The Last of Us: Parte 1 resta un’operazione difficile da inquadrare, per il consumatore medio così come per chi mastica videogiochi da più tempo. Gli elementi da considerare sono tanti, le variabili ancor di più. Quanto siamo disposti a pagare per il nostro intrattenimento? Possiamo davvero relazionare ore di gioco e prezzo, senza pensare alle emozioni e al lavoro dietro queste produzioni? In questo senso, sono imparagonabili gli stessi esborsi di moneta sonante per due giochi come Assassin’s Creed: Valhalla o God of War: il primo richiede centinaia di ore per essere completato, mentre il secondo si attesta sulle 25-30 ore, al netto però di una qualità indubbiamente più elevata.

 

Non si può però dimenticare che The Last of Us è ancora relativamente giovane, tanto da essere ancora radicato nella mente di molti giocatori. Con la Remastered lanciata nel 2014 su PlayStation 4, moltissimi utenti, specie coloro che hanno acquistato per la prima volta una console Sony, hanno avuto l’opportunità di provare il capolavoro di Naughty Dog, e da quel momento sono passati pochi anni. L’operazione ha ad esempio ben poco a che vedere con altri remake che negli ultimi anni hanno invaso il mercato, quali Crash Bandicoot: N. Sane Trilogy, Demon’s Souls, The Legend of Zelda: Link’s Awakening e Resident Evil 2. In quei casi, così come in molti altri, l’intento era quello di rilanciare grandi opere di un passato lontano, che per un motivo o per l’altro non erano più fruibili o comunque invecchiati nelle dinamiche e nella giocabilità. L’opera dei cagnacci di Sony, sotto questo punto di vista, non aveva certo bisogno di un remake. Una tirata a lucido, forse, per restaurare ancora una volta l’edizione rimasterizzata di Ps4, ma non più di questo.

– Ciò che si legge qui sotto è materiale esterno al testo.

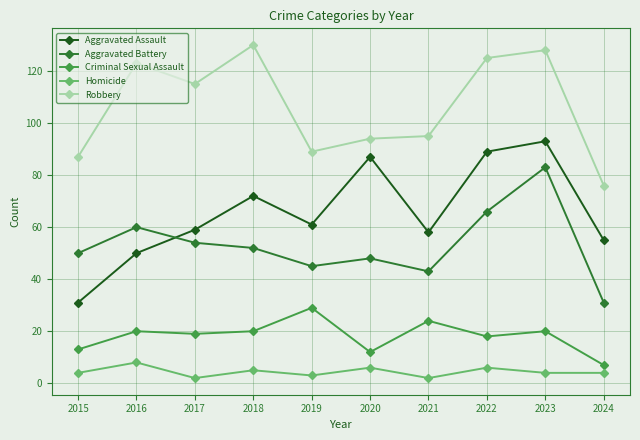

What is the difference between the highest and lowest values at 2019?

86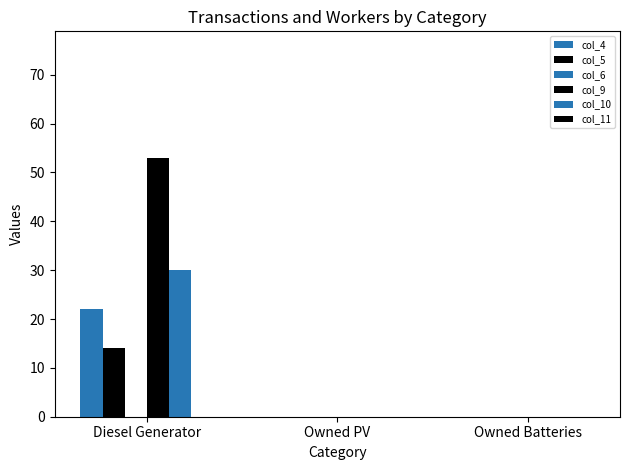

Rank the series at Owned Batteries from lowest to highest value.

col_4, col_5, col_6, col_9, col_10, col_11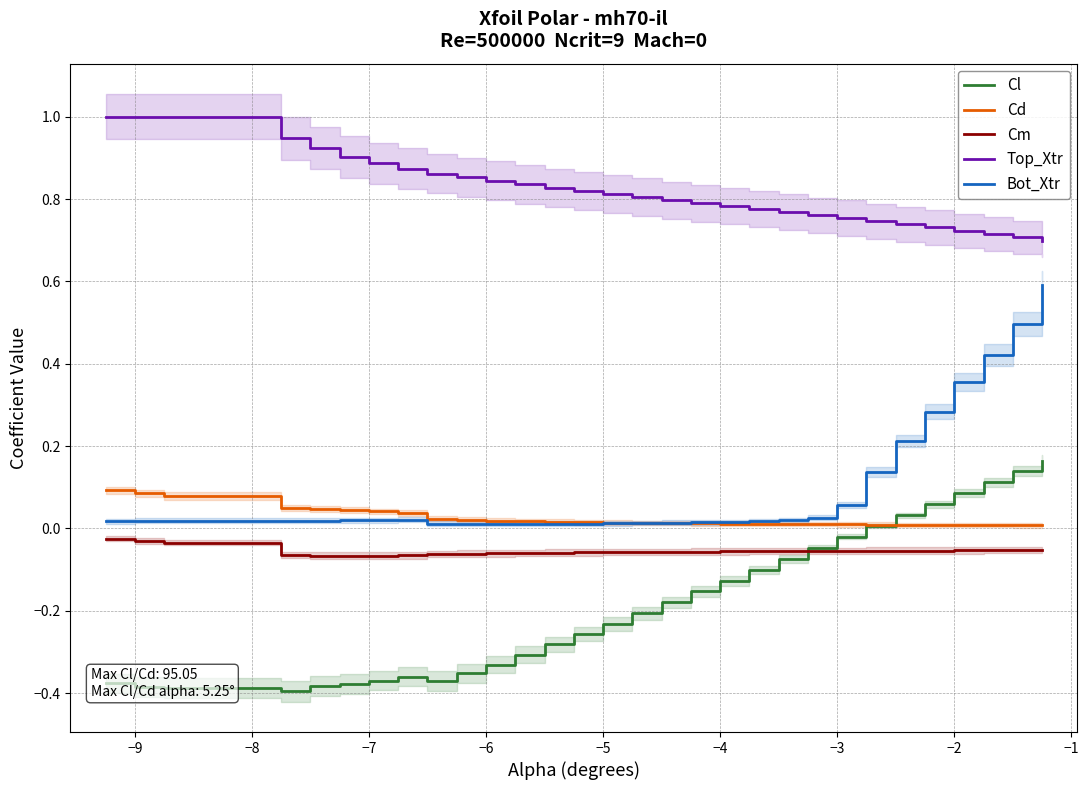

What is the sum of all Bot_Xtr values?

2.9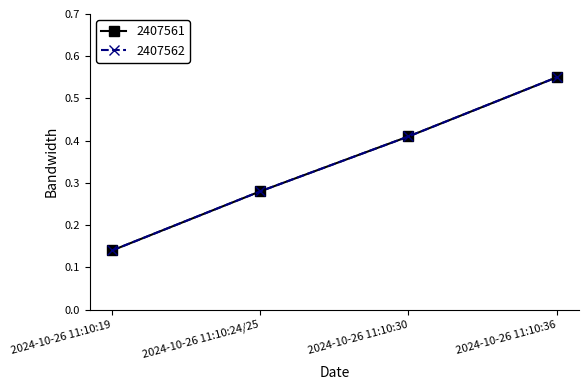

Reading left to right, transcribe all the data shown in this chart.

2407561: 0.1	0.3	0.4	0.6
2407562: 0.1	0.3	0.4	0.6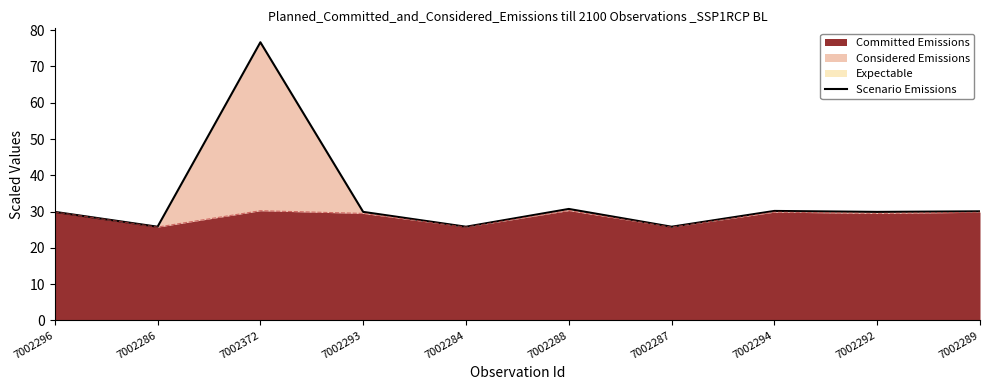

At which label is the value closest to 51?

7002288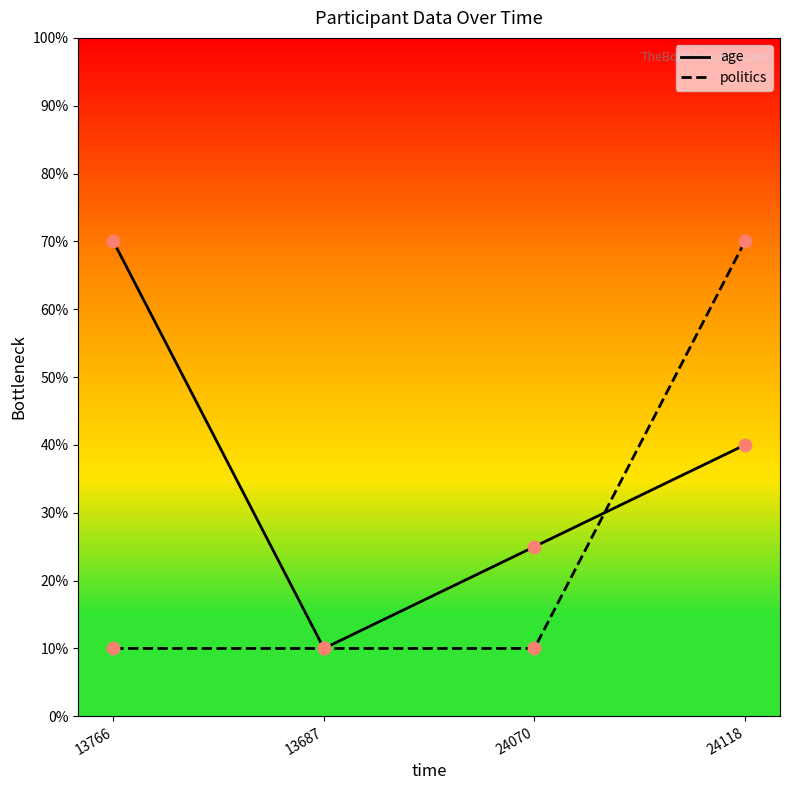

At which category is the sum across all series the highest?

24118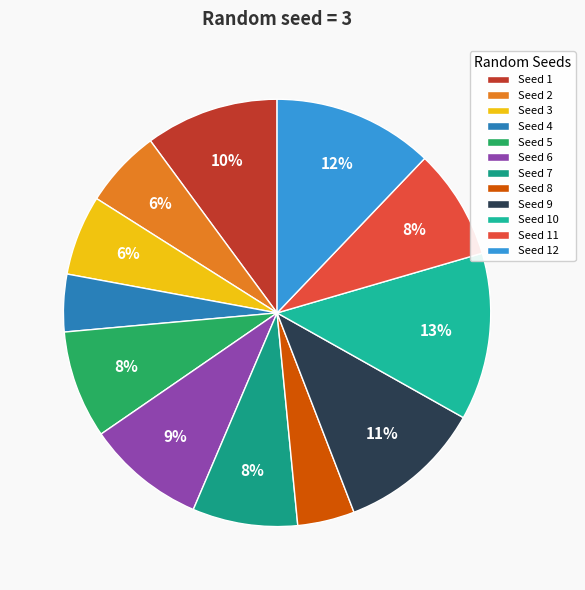

Count the number of slices in the pie.

12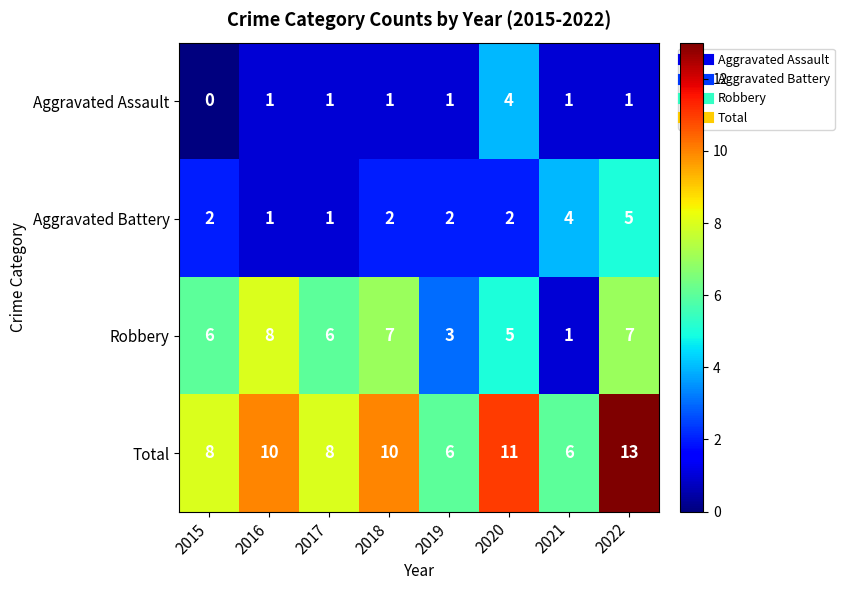

What is the highest value of the Aggravated Assault series?

4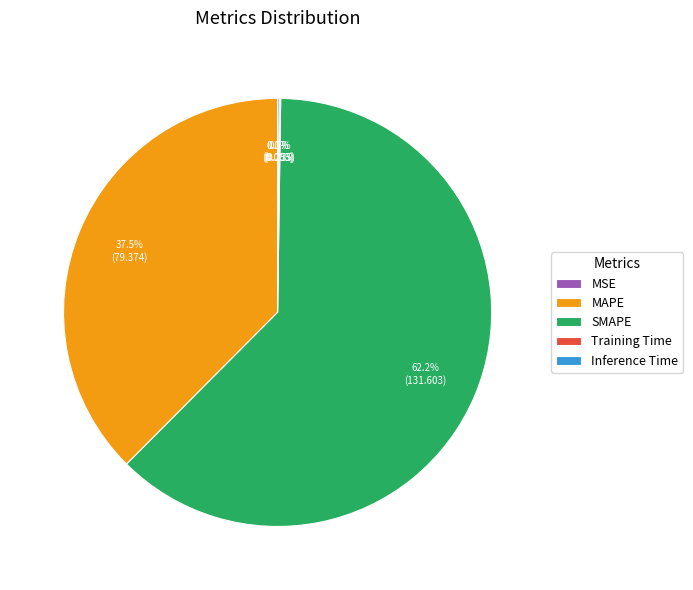

Combined, what portion of the pie is MAPE and SMAPE?

99.8%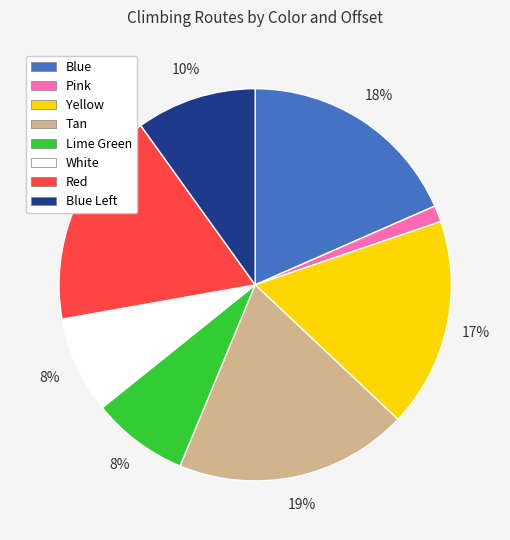

Does any single category account for the majority?

No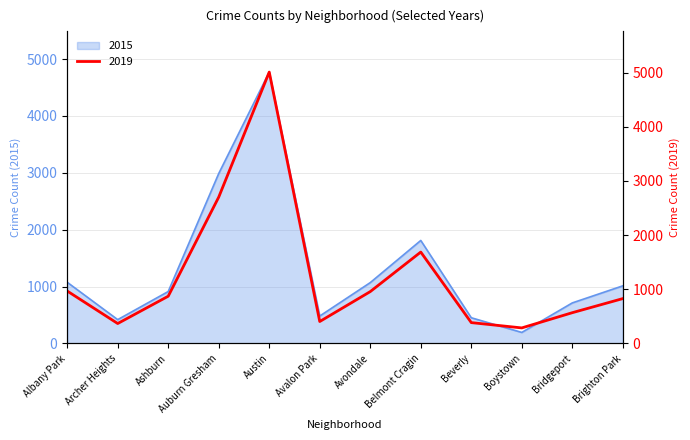

Which category has the lowest value in the 2019 series?

Boystown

E dunque, ecco il responso alla fatidica domanda posta in apertura: The Last of Us: Parte 1 non vale 80 euro. Non per tutti almeno, e anzi forse li può valere per pochi. Gli sviluppatori si sono certamente dati da fare per restaurare il loro prezioso lavoro, impreziosendo il tutto con poche ma apprezzate innovazioni in chiave di continuità con quello che è stato il sequel del 2020 – molto probabilmente potrebbe essere riproposto presto con una Director’s Cut in stile Ghost of Tsushima o Death Stranding. Dall’altra parte, il gioco mostra il fianco a quelli che sono limiti chiaramente legati al suo periodo di uscita, che questo remake non ha intaccato.

Per chi ha già avuto la fortuna di giocare l’originale The Last of Us, questa operazione per Ps5, totalmente superflua, non può che essere vista come una trovata per monetizzare e per spingere a breve la serie televisiva di Hbo. L’esoso prezzo non è giustificabile per la fascia di consumatori che già vivono tra i brand PlayStation da anni, e conoscendo ormai a memoria cosa si trovano di fronte, non troveranno reali motivi per aprire il portafogli – l’effetto nostalgia non può essere considerato, vista la relativa giovinezza del gioco. Al contrario, il remake risulta perfetto per coloro che non hanno mai potuto provare una produzione fondamentale, un gioiello che ha riscritto le regole della “cinematografia ludica”, per così dire. Il viaggio di Joel ed Ellie è un’esperienza che chiunque dovrebbe provare, prima o poi, e la Parte 1 rappresenta un prezioso lavoro di preservazione per un capolavoro.